The records:
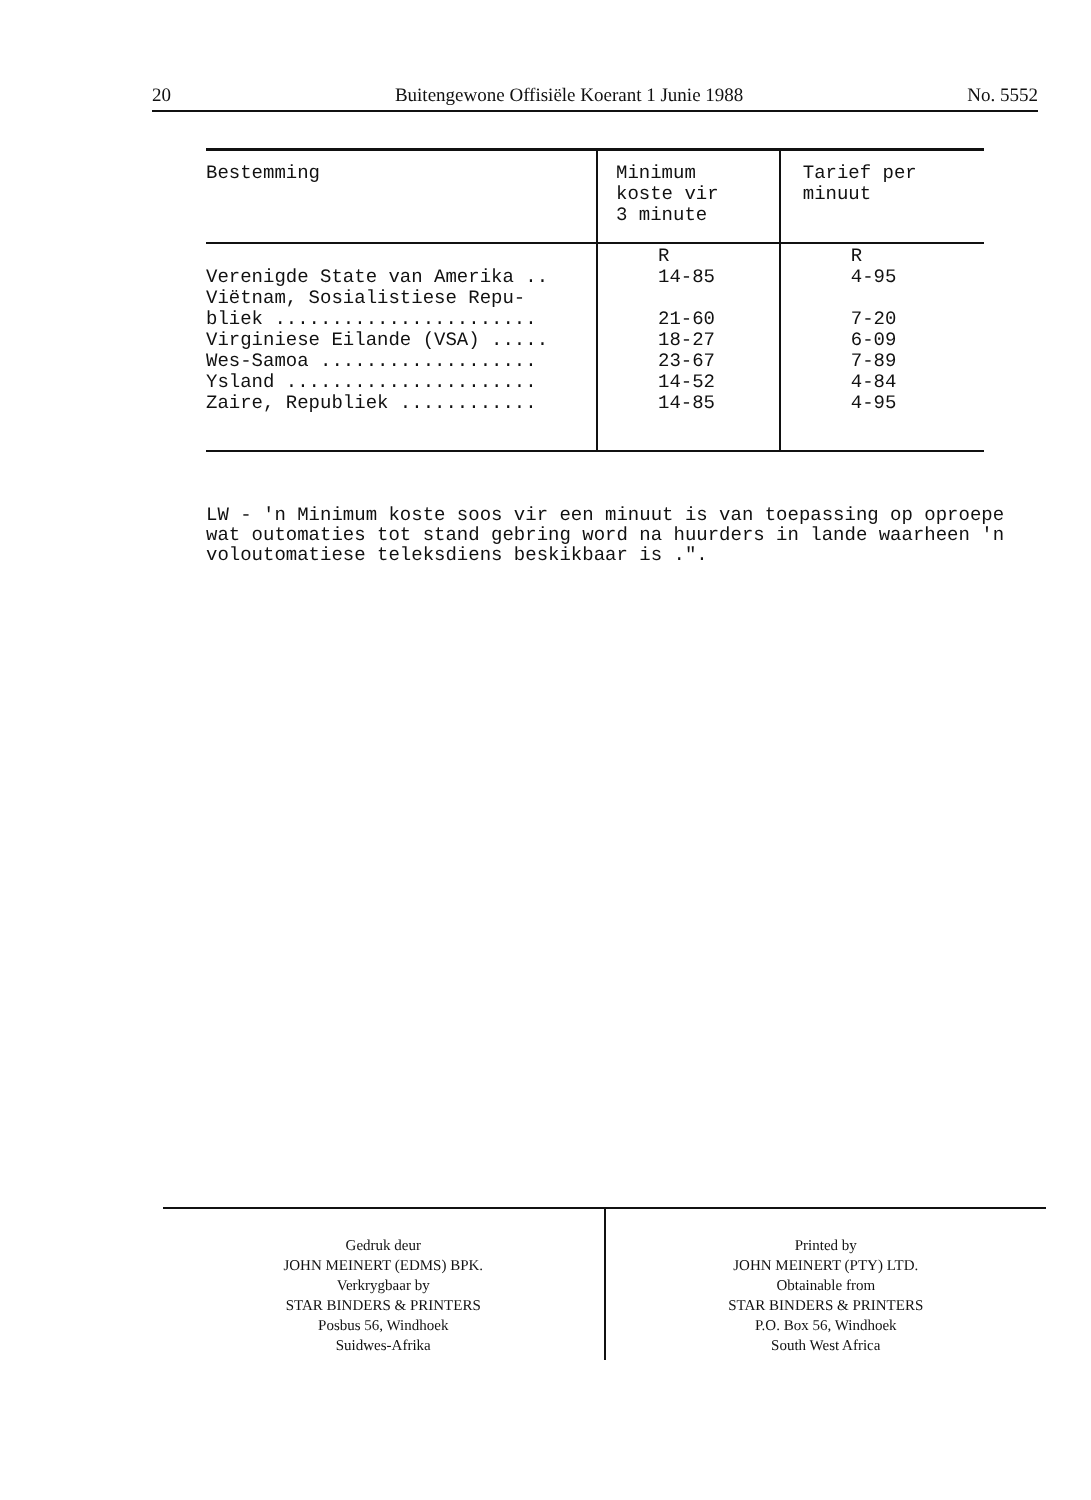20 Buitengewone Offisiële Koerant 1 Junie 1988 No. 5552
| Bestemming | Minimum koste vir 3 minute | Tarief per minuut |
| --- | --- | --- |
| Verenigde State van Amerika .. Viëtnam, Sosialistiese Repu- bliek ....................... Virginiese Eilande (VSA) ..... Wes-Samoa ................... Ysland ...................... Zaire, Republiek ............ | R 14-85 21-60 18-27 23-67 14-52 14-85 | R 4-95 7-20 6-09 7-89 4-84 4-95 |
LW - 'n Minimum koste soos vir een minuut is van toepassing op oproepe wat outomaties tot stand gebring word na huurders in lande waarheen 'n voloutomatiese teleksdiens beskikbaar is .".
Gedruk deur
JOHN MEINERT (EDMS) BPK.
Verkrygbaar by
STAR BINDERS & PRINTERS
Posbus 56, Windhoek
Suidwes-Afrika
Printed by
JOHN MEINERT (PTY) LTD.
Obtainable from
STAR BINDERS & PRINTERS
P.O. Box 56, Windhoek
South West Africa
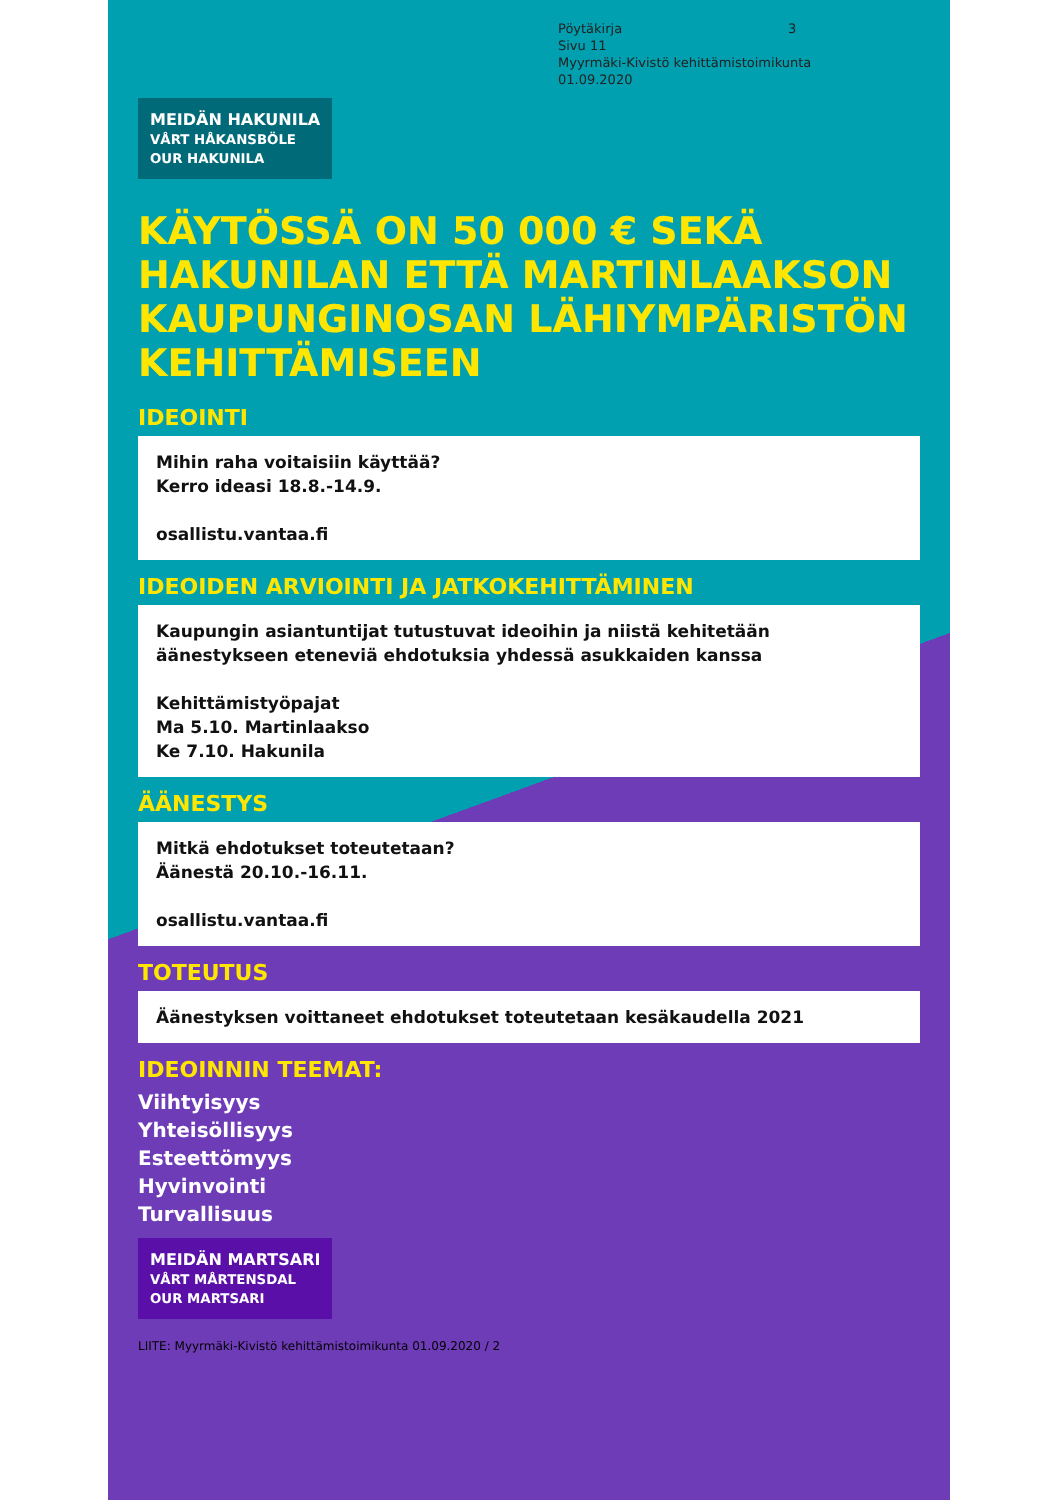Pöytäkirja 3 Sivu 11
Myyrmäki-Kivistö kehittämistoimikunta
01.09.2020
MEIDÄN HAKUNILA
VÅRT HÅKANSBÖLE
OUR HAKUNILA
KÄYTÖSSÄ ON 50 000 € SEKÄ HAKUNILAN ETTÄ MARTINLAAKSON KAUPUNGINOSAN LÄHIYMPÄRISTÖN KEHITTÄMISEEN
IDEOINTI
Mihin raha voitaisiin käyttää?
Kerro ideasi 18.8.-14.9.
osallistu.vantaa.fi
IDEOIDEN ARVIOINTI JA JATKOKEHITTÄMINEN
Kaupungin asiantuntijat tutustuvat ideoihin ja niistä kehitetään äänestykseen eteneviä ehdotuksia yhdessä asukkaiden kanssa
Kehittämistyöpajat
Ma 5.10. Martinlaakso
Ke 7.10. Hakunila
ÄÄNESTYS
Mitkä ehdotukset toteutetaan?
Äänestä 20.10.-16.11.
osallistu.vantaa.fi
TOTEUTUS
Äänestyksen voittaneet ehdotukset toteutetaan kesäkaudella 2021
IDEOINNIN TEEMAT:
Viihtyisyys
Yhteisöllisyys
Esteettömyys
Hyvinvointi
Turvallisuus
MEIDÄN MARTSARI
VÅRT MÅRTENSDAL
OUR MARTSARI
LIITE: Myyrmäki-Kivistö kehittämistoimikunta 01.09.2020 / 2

* * *

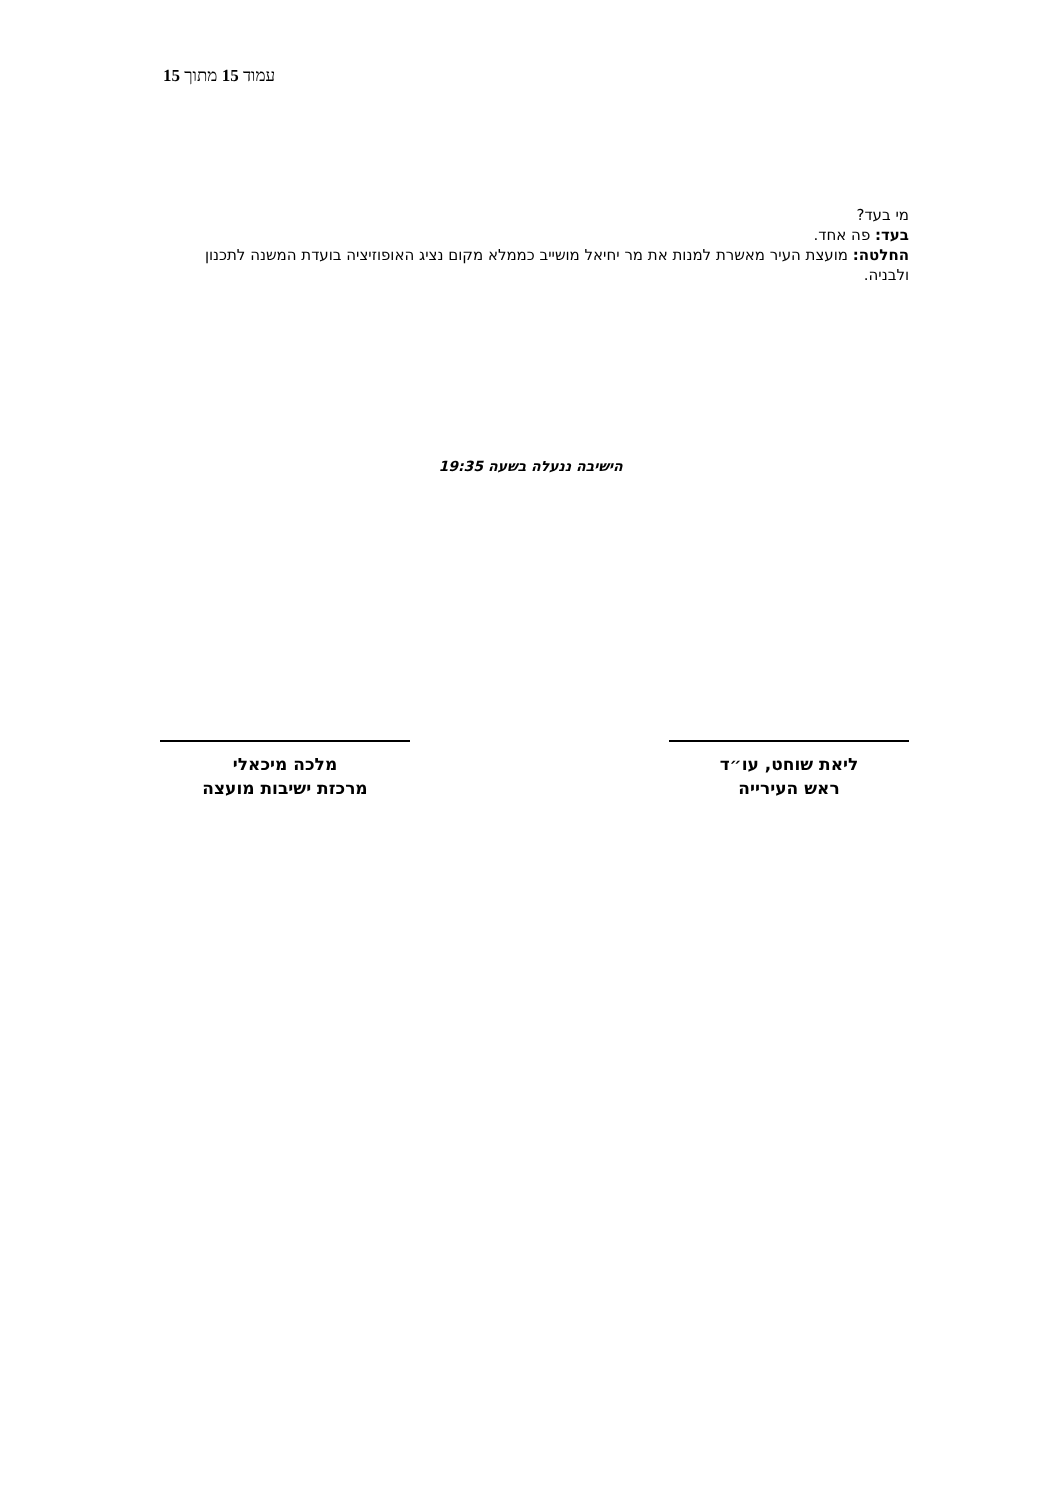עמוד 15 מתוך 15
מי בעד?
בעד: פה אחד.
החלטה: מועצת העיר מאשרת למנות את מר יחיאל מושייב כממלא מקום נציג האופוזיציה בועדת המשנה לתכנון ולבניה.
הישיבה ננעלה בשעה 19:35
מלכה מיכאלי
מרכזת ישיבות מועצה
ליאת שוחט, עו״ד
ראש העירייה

Exercise prompt: For this exercise, transcribe exactly the part of the records above that opens with the line containing "20 Buitengewone Offisiële" and closes with the one containing "OUR HAKUNILA". Pictures are not part of the copy.

Exercise response:
20 Buitengewone Offisiële Koerant 1 Junie 1988 No. 5552
| Bestemming | Minimum koste vir 3 minute | Tarief per minuut |
| --- | --- | --- |
| Verenigde State van Amerika .. Viëtnam, Sosialistiese Repu- bliek ....................... Virginiese Eilande (VSA) ..... Wes-Samoa ................... Ysland ...................... Zaire, Republiek ............ | R 14-85 21-60 18-27 23-67 14-52 14-85 | R 4-95 7-20 6-09 7-89 4-84 4-95 |
LW - 'n Minimum koste soos vir een minuut is van toepassing op oproepe wat outomaties tot stand gebring word na huurders in lande waarheen 'n voloutomatiese teleksdiens beskikbaar is .".
Gedruk deur
JOHN MEINERT (EDMS) BPK.
Verkrygbaar by
STAR BINDERS & PRINTERS
Posbus 56, Windhoek
Suidwes-Afrika
Printed by
JOHN MEINERT (PTY) LTD.
Obtainable from
STAR BINDERS & PRINTERS
P.O. Box 56, Windhoek
South West Africa
Pöytäkirja 3 Sivu 11
Myyrmäki-Kivistö kehittämistoimikunta
01.09.2020
MEIDÄN HAKUNILA
VÅRT HÅKANSBÖLE
OUR HAKUNILA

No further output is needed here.